▶ SOURCE MATERIAL:
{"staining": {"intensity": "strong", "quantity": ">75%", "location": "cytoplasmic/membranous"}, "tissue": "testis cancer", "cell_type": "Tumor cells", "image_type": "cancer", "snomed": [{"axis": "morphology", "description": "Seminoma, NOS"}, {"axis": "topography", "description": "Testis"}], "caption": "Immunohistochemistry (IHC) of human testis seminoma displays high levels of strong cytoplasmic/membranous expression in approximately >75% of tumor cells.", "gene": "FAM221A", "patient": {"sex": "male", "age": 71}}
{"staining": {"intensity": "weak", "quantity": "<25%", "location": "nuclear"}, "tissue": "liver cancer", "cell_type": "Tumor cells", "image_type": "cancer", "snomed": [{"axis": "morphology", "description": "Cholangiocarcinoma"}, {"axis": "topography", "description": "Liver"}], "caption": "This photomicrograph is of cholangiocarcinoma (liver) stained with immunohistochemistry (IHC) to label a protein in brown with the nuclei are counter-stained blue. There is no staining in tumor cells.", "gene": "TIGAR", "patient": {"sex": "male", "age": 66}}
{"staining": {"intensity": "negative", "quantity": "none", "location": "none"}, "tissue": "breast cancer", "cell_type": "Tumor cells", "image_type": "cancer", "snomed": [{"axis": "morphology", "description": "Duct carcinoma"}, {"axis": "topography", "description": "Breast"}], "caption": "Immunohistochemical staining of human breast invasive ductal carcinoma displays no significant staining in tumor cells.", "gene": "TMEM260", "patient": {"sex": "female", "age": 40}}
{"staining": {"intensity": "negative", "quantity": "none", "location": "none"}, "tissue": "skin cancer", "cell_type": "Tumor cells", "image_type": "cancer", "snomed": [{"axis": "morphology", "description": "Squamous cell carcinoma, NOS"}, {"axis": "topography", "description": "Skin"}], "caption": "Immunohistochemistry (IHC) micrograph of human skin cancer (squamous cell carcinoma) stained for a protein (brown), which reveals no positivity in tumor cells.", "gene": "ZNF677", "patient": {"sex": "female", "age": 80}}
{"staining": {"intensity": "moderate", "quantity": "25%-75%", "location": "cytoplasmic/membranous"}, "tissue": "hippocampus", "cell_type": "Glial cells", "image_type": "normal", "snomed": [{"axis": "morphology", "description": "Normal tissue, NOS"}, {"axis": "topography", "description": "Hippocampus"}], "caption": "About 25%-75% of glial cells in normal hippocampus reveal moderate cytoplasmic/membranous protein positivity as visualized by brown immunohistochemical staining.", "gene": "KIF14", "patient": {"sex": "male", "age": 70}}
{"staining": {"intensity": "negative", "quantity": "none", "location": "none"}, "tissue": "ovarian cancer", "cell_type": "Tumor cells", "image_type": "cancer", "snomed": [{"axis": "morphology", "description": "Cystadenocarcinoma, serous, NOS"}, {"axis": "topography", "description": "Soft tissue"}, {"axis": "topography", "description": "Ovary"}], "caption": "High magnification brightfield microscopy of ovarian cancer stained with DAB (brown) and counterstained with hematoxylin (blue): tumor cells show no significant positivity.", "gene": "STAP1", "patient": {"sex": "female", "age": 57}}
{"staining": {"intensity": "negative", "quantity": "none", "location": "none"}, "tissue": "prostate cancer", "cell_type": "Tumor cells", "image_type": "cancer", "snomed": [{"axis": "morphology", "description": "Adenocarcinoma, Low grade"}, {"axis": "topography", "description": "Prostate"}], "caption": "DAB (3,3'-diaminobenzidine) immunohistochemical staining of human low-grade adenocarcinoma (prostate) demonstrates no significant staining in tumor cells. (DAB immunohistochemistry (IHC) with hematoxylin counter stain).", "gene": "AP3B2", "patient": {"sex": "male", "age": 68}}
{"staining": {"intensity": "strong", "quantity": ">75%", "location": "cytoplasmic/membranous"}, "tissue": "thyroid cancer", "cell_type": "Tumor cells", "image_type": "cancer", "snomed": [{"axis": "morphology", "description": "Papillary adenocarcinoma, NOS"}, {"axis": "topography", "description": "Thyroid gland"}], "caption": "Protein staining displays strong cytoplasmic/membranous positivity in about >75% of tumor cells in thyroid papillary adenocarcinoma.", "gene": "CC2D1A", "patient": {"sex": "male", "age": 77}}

▶ REQUIREMENT: Nothing is to be left out; reproduce each record exactly.

▶ YOUR SOLUTION:
{"staining": {"intensity": "strong", "quantity": ">75%", "location": "cytoplasmic/membranous"}, "tissue": "testis cancer", "cell_type": "Tumor cells", "image_type": "cancer", "snomed": [{"axis": "morphology", "description": "Seminoma, NOS"}, {"axis": "topography", "description": "Testis"}], "caption": "Immunohistochemistry (IHC) of human testis seminoma displays high levels of strong cytoplasmic/membranous expression in approximately >75% of tumor cells.", "gene": "FAM221A", "patient": {"sex": "male", "age": 71}}
{"staining": {"intensity": "weak", "quantity": "<25%", "location": "nuclear"}, "tissue": "liver cancer", "cell_type": "Tumor cells", "image_type": "cancer", "snomed": [{"axis": "morphology", "description": "Cholangiocarcinoma"}, {"axis": "topography", "description": "Liver"}], "caption": "This photomicrograph is of cholangiocarcinoma (liver) stained with immunohistochemistry (IHC) to label a protein in brown with the nuclei are counter-stained blue. There is no staining in tumor cells.", "gene": "TIGAR", "patient": {"sex": "male", "age": 66}}
{"staining": {"intensity": "negative", "quantity": "none", "location": "none"}, "tissue": "breast cancer", "cell_type": "Tumor cells", "image_type": "cancer", "snomed": [{"axis": "morphology", "description": "Duct carcinoma"}, {"axis": "topography", "description": "Breast"}], "caption": "Immunohistochemical staining of human breast invasive ductal carcinoma displays no significant staining in tumor cells.", "gene": "TMEM260", "patient": {"sex": "female", "age": 40}}
{"staining": {"intensity": "negative", "quantity": "none", "location": "none"}, "tissue": "skin cancer", "cell_type": "Tumor cells", "image_type": "cancer", "snomed": [{"axis": "morphology", "description": "Squamous cell carcinoma, NOS"}, {"axis": "topography", "description": "Skin"}], "caption": "Immunohistochemistry (IHC) micrograph of human skin cancer (squamous cell carcinoma) stained for a protein (brown), which reveals no positivity in tumor cells.", "gene": "ZNF677", "patient": {"sex": "female", "age": 80}}
{"staining": {"intensity": "moderate", "quantity": "25%-75%", "location": "cytoplasmic/membranous"}, "tissue": "hippocampus", "cell_type": "Glial cells", "image_type": "normal", "snomed": [{"axis": "morphology", "description": "Normal tissue, NOS"}, {"axis": "topography", "description": "Hippocampus"}], "caption": "About 25%-75% of glial cells in normal hippocampus reveal moderate cytoplasmic/membranous protein positivity as visualized by brown immunohistochemical staining.", "gene": "KIF14", "patient": {"sex": "male", "age": 70}}
{"staining": {"intensity": "negative", "quantity": "none", "location": "none"}, "tissue": "ovarian cancer", "cell_type": "Tumor cells", "image_type": "cancer", "snomed": [{"axis": "morphology", "description": "Cystadenocarcinoma, serous, NOS"}, {"axis": "topography", "description": "Soft tissue"}, {"axis": "topography", "description": "Ovary"}], "caption": "High magnification brightfield microscopy of ovarian cancer stained with DAB (brown) and counterstained with hematoxylin (blue): tumor cells show no significant positivity.", "gene": "STAP1", "patient": {"sex": "female", "age": 57}}
{"staining": {"intensity": "negative", "quantity": "none", "location": "none"}, "tissue": "prostate cancer", "cell_type": "Tumor cells", "image_type": "cancer", "snomed": [{"axis": "morphology", "description": "Adenocarcinoma, Low grade"}, {"axis": "topography", "description": "Prostate"}], "caption": "DAB (3,3'-diaminobenzidine) immunohistochemical staining of human low-grade adenocarcinoma (prostate) demonstrates no significant staining in tumor cells. (DAB immunohistochemistry (IHC) with hematoxylin counter stain).", "gene": "AP3B2", "patient": {"sex": "male", "age": 68}}
{"staining": {"intensity": "strong", "quantity": ">75%", "location": "cytoplasmic/membranous"}, "tissue": "thyroid cancer", "cell_type": "Tumor cells", "image_type": "cancer", "snomed": [{"axis": "morphology", "description": "Papillary adenocarcinoma, NOS"}, {"axis": "topography", "description": "Thyroid gland"}], "caption": "Protein staining displays strong cytoplasmic/membranous positivity in about >75% of tumor cells in thyroid papillary adenocarcinoma.", "gene": "CC2D1A", "patient": {"sex": "male", "age": 77}}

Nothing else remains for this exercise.